The data:
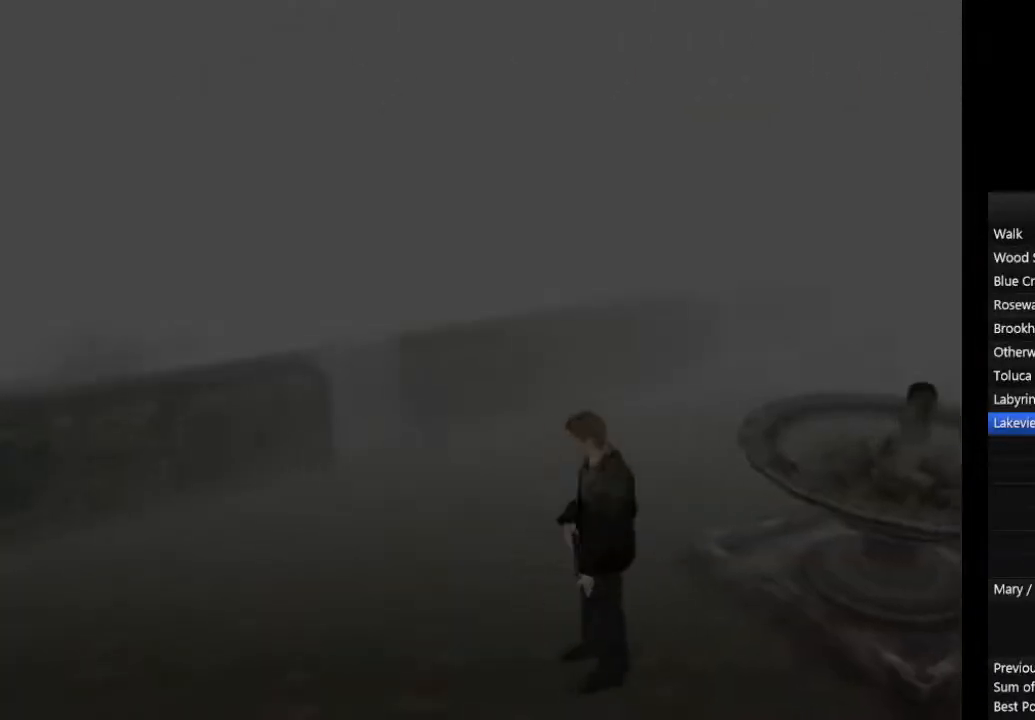
{"buttons": ["CIRCLE"], "left_stick": "up-right", "right_stick": "center", "events": [[67, "CROSS", "up"], [133, "CROSS", "down"], [167, "CROSS", "up"], [233, "CROSS", "down"], [267, "CROSS", "up"], [300, "left_stick", "up-right"]]}
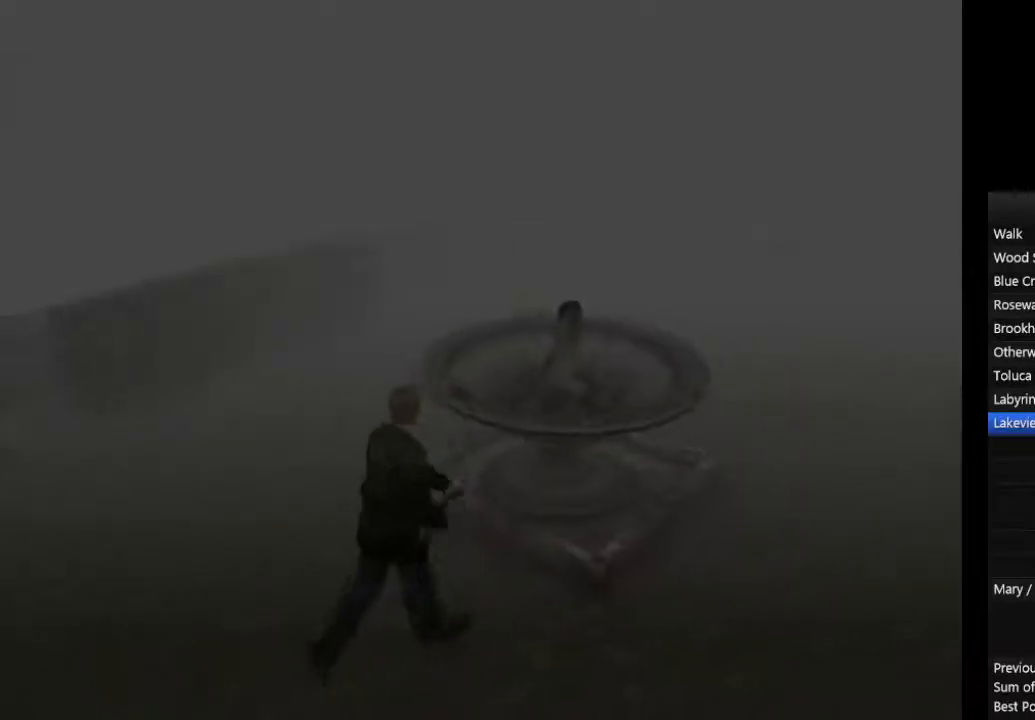
{"buttons": ["CROSS", "CIRCLE"], "left_stick": "down", "right_stick": "center", "events": [[33, "CROSS", "down"], [100, "CROSS", "up"], [167, "CROSS", "down"], [200, "left_stick", "center"], [233, "CROSS", "up"], [267, "CROSS", "down"], [333, "CROSS", "up"], [367, "CROSS", "down"], [433, "CROSS", "up"], [467, "left_stick", "down"], [500, "CROSS", "down"]]}
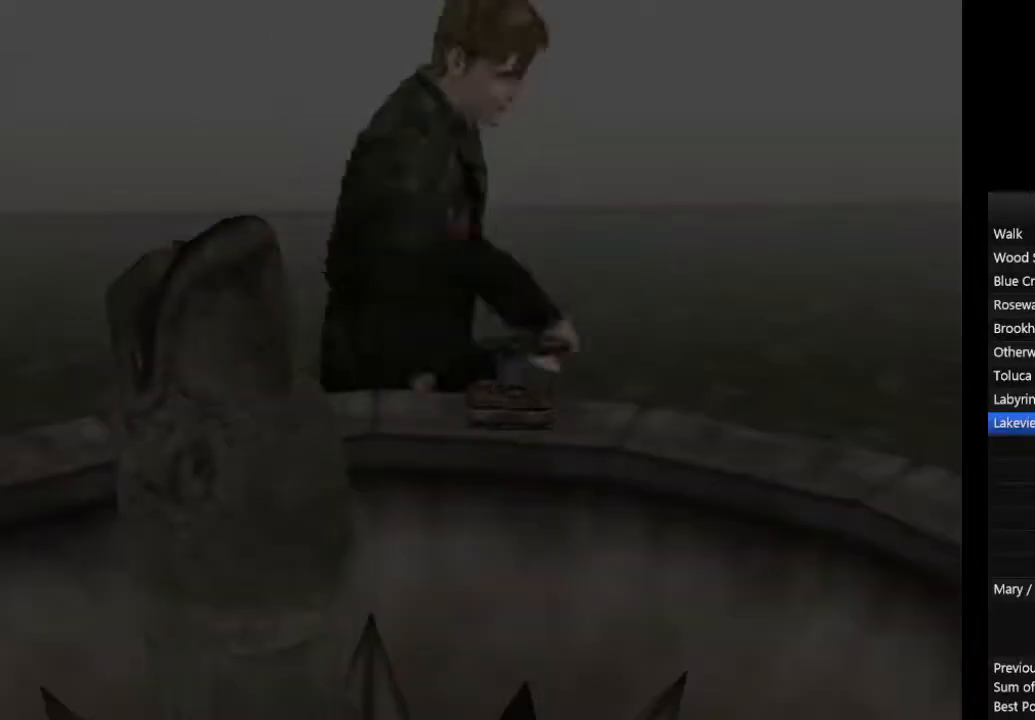
{"buttons": ["CIRCLE"], "left_stick": "down", "right_stick": "center", "events": [[67, "CROSS", "up"], [133, "CROSS", "down"], [167, "CROSS", "up"], [233, "CROSS", "down"], [300, "CROSS", "up"], [333, "CROSS", "down"], [400, "CROSS", "up"], [467, "CROSS", "down"], [500, "CROSS", "up"]]}
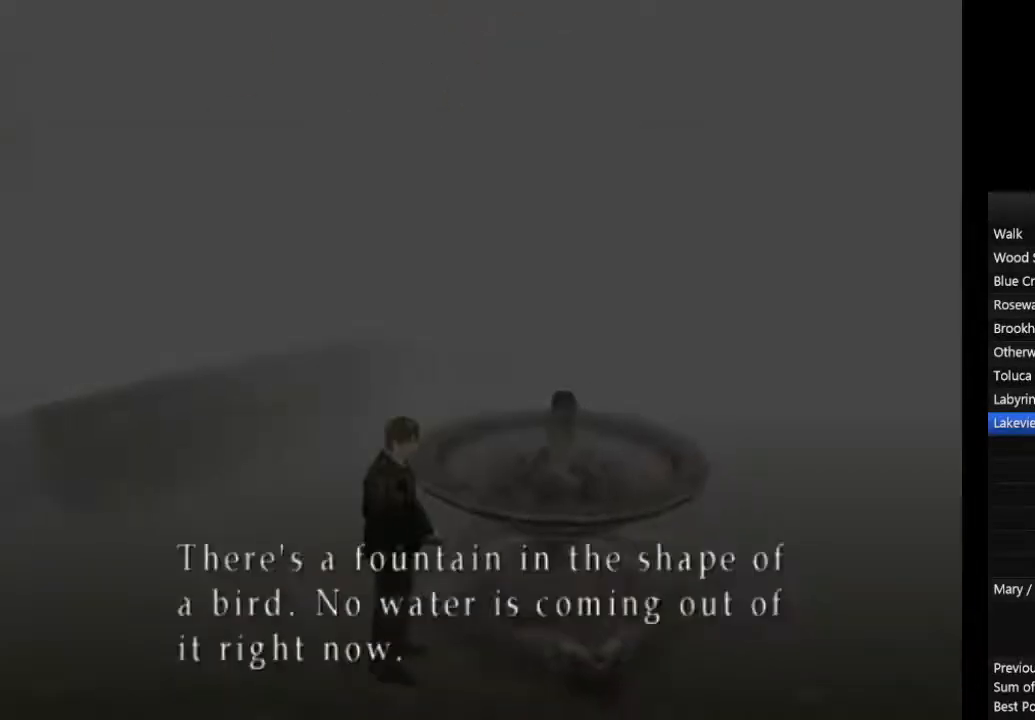
{"buttons": ["CROSS", "CIRCLE"], "left_stick": "down", "right_stick": "center", "events": [[467, "CROSS", "down"]]}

Prompt:
Images stay out, but the rest of the data above must be repeated exactly.

Exercise output:
{"buttons": ["CIRCLE"], "left_stick": "up-right", "right_stick": "center", "events": [[67, "CROSS", "up"], [133, "CROSS", "down"], [167, "CROSS", "up"], [233, "CROSS", "down"], [267, "CROSS", "up"], [300, "left_stick", "up-right"]]}
{"buttons": ["CROSS", "CIRCLE"], "left_stick": "down", "right_stick": "center", "events": [[33, "CROSS", "down"], [100, "CROSS", "up"], [167, "CROSS", "down"], [200, "left_stick", "center"], [233, "CROSS", "up"], [267, "CROSS", "down"], [333, "CROSS", "up"], [367, "CROSS", "down"], [433, "CROSS", "up"], [467, "left_stick", "down"], [500, "CROSS", "down"]]}
{"buttons": ["CIRCLE"], "left_stick": "down", "right_stick": "center", "events": [[67, "CROSS", "up"], [133, "CROSS", "down"], [167, "CROSS", "up"], [233, "CROSS", "down"], [300, "CROSS", "up"], [333, "CROSS", "down"], [400, "CROSS", "up"], [467, "CROSS", "down"], [500, "CROSS", "up"]]}
{"buttons": ["CROSS", "CIRCLE"], "left_stick": "down", "right_stick": "center", "events": [[467, "CROSS", "down"]]}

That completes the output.